It did not seem possible that there could be a living soul behind those dark, silent walls; but it had looked that way before, and the opening door had revealed a bright glow of cheerful comfort. Consequently the two hastened confidently to the entrance and Dick knocked loudly on the steel door.

The sound reverberated in a hollow manner which seemed loud enough to wake the dead, and they waited expectantly for a response. But none came. Their keen ears could detect no sound of footsteps within; the massive door remained closed.

After five minutes of patient waiting, Dick was raising his hand to knock again when Buckhart gave a sudden exclamation.

“By George, pard! I’ll bet we can knock here all night without his coming. Don’t you remember what he said about shutting himself in after we were gone, and paying no attention to anybody or anything?”

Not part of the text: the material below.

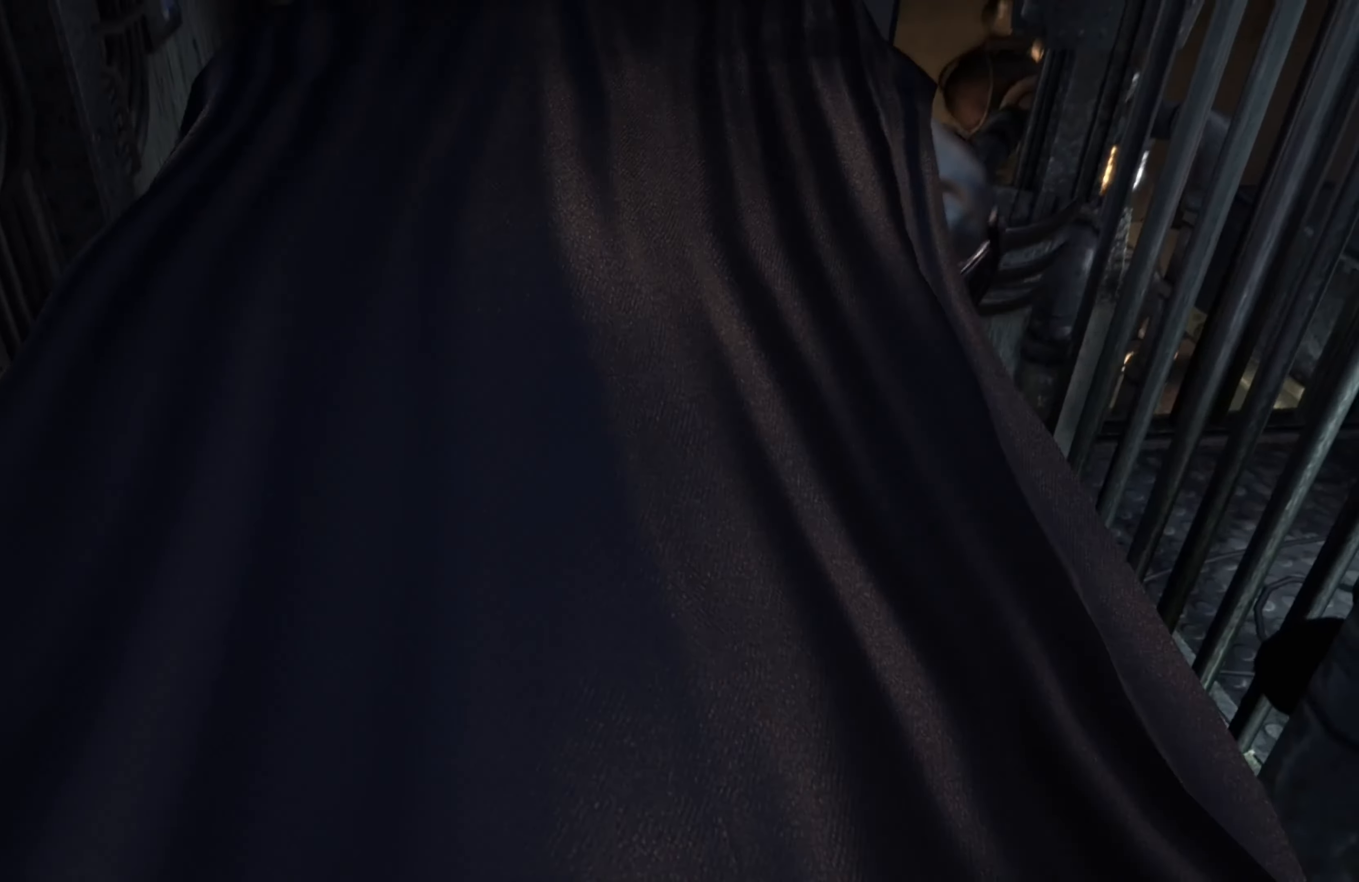
{"buttons": [], "left_stick": "center", "right_stick": "right", "events": [[440, "left_stick", "center"], [440, "right_stick", "right"]]}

“Yes, I remember that, all right,” Dick answered; “but I thought that, coming so soon after our departure, he would guess who it was and come down to——”

He broke off abruptly and looked swiftly upward.

“Listen!” he exclaimed in a low voice.

In the silence which followed there came faintly to their straining ears an odd, muffled humming. For a moment they both thought it was one of the pieces of machinery in Randolph’s laboratory, but very soon they reached the conclusion that it was much farther away than that. It seemed to come, in fact, from high up among the cliffs which towered above the house.

Dick looked at his friend significantly.

“It’s a gasoline engine,” he whispered.